So the above confusion matrix shows:

Most Confused Pairs:

The breeds shown here are the ones your model confuses the most, as selected from your dataset. For example, “Siberian_husky” and “malamute” are often confused, which makes sense as they look similar. “Shih-Tzu” and “Lhasa” are also confused, likely due to visual similarity.

Model Strengths and Weaknesses:

The model is generally good at distinguishing these breeds (high numbers on the diagonal). However, for some pairs, the model struggles, which could be due to: Similar appearance between breeds Insufficient or ambiguous training data for those breeds

Viewing top losses:

Here loss is a measure of how wrong the model’s prediction was for a particular image. A higher loss means the model was more confident in an incorrect prediction, or was very uncertain.

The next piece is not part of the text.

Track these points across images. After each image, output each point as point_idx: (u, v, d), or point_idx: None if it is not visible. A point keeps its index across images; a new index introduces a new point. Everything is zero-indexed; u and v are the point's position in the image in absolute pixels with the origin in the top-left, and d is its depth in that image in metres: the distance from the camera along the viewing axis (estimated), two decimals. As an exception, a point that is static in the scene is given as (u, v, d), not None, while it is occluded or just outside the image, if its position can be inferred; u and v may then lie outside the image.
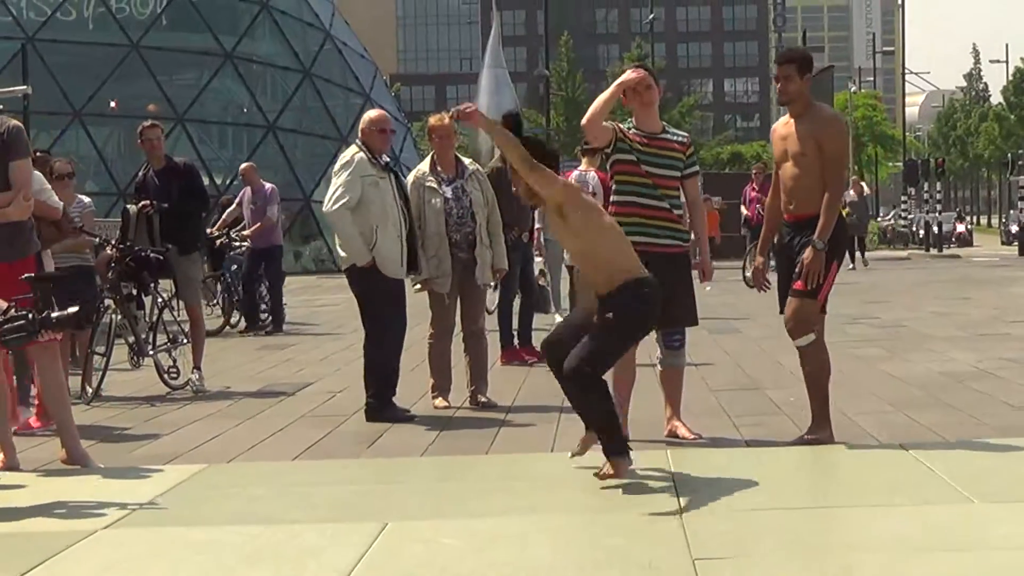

interp.plot_top_losses(9, nrows=3)

fastai-zlu-me

Model Inference

To use the model on new images, simply call learn.predict:

img = PILImage.create('stanford-dogs-dataset/images/Images/n02085620-Chihuahua/n02085620_10074.jpg')
pred_class, pred_idx, outputs = learn.predict(img)
print(f"Predicted: {pred_class}")

Predicted: n02085620-Chihuahua

Model Export and Import

You can also export your trained model and reload it later:

learn.export('dog_breed_classifier.pkl')
# Important: Load the exported model after the model pkl is saved.
learn_inf = load_learner('dog_breed_classifier.pkl')

Conclusion

In this post, we walked through building a dog breed classifier using the fastai library and the Stanford Dogs dataset. We explored the dataset, prepared the data, trained a state-of-the-art deep learning model, and evaluated its performance. With just a few lines of code, fastai enables rapid prototyping and high accuracy on challenging image classification tasks.